Contexto multidisciplinar
O anatomista Wagner José Fávaro lidera o Laboratório de Carcinogênese Urogenital e Imunoterapia do IB, que começou a trabalhar com tumores da próstata e bexiga urinária e depois expandiu os estudos para cânceres de ovário, mama, colorretal e pâncreas. Ele credita essa evolução e amplitude a parcerias que deram às pesquisas dimensões multidisciplinares. Entre elas, o professor menciona os trabalhos conjuntos com os setores de urooncologia e cirurgia do Hospital de Clínicas (HC) da Unicamp. Sua atuação docente se estende também à Faculdade de Ciências Médicas (FCM), ministrando aulas no curso de graduação e orientando alunos do Programa de Pós-graduação em Ciências da Cirurgia – onde efetivamente se desenvolveu essa dissertação sobre o câncer de pâncreas.

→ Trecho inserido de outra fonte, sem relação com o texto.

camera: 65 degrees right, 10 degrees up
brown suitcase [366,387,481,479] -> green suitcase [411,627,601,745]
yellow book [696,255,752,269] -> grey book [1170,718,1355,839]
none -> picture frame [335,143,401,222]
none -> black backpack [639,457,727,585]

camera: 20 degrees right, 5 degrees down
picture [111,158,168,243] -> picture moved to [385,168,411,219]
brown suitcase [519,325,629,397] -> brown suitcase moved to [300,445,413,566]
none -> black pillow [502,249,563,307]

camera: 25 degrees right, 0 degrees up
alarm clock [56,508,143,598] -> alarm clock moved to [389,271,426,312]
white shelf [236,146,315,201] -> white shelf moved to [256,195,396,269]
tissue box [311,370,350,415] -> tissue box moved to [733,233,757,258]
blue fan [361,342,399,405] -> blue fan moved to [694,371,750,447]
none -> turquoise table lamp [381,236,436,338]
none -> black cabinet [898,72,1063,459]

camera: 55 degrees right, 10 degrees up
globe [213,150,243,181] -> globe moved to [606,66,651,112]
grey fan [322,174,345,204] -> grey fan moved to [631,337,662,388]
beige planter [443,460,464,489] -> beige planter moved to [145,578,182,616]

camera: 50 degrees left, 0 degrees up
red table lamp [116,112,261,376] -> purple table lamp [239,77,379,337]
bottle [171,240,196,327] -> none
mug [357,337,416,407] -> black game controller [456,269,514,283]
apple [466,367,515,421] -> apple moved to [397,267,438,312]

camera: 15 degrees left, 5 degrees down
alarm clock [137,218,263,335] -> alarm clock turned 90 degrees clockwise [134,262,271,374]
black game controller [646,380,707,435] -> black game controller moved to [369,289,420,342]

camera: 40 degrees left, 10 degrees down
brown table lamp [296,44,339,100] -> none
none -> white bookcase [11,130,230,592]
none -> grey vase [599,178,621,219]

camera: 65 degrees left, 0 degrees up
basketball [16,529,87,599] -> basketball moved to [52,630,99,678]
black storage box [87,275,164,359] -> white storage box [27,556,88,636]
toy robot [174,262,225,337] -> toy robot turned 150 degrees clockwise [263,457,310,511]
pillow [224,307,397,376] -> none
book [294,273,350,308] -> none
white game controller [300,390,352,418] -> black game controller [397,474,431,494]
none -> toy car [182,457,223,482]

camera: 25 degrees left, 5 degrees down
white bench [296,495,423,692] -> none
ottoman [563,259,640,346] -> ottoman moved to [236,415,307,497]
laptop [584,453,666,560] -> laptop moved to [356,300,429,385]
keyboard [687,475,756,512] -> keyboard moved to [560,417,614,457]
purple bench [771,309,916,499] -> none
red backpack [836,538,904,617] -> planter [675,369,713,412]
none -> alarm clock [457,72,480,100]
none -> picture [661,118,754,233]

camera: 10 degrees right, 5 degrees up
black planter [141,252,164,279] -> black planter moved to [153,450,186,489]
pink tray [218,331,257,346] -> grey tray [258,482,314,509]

Outra contribuição que o pesquisador considera fundamental advém da parceria com o Laboratório de Química do Estado Sólido (LQES) e com o Laboratório de Química Biológica (LQB) coordenados, respectivamente, pelos professores Oswaldo Luiz Alves e Nelson Durán, ambos do Instituto de Química (IQ) da Unicamp. A partir de 2013 esses laboratórios se fundiram no Laboratório de Síntese de Nanoestruturas e Interação com Biossistemas (NanoBioss). Surgia, assim, um laboratório associado de referência do Sistema Nacional de Laboratórios em Nanotecnologias (SisNano), financiado pelo Ministério da Ciência, Tecnologia e Inovação (MCTI), que reúne os maiores especialistas desta área no país.
A parceria com os profissionais do IQ tem levado ao desenvolvimento, para aplicação biológica, de novos fármacos, suas sínteses e caracterizações, o que vem possibilitando o emprego de novas associações terapêuticas para tumores. O pesquisador faz questão de enfatizar que “essas parcerias estão sempre voltadas para as necessidades da sociedade, retribuindo na forma de conhecimento o que o país gasta com suas universidades”.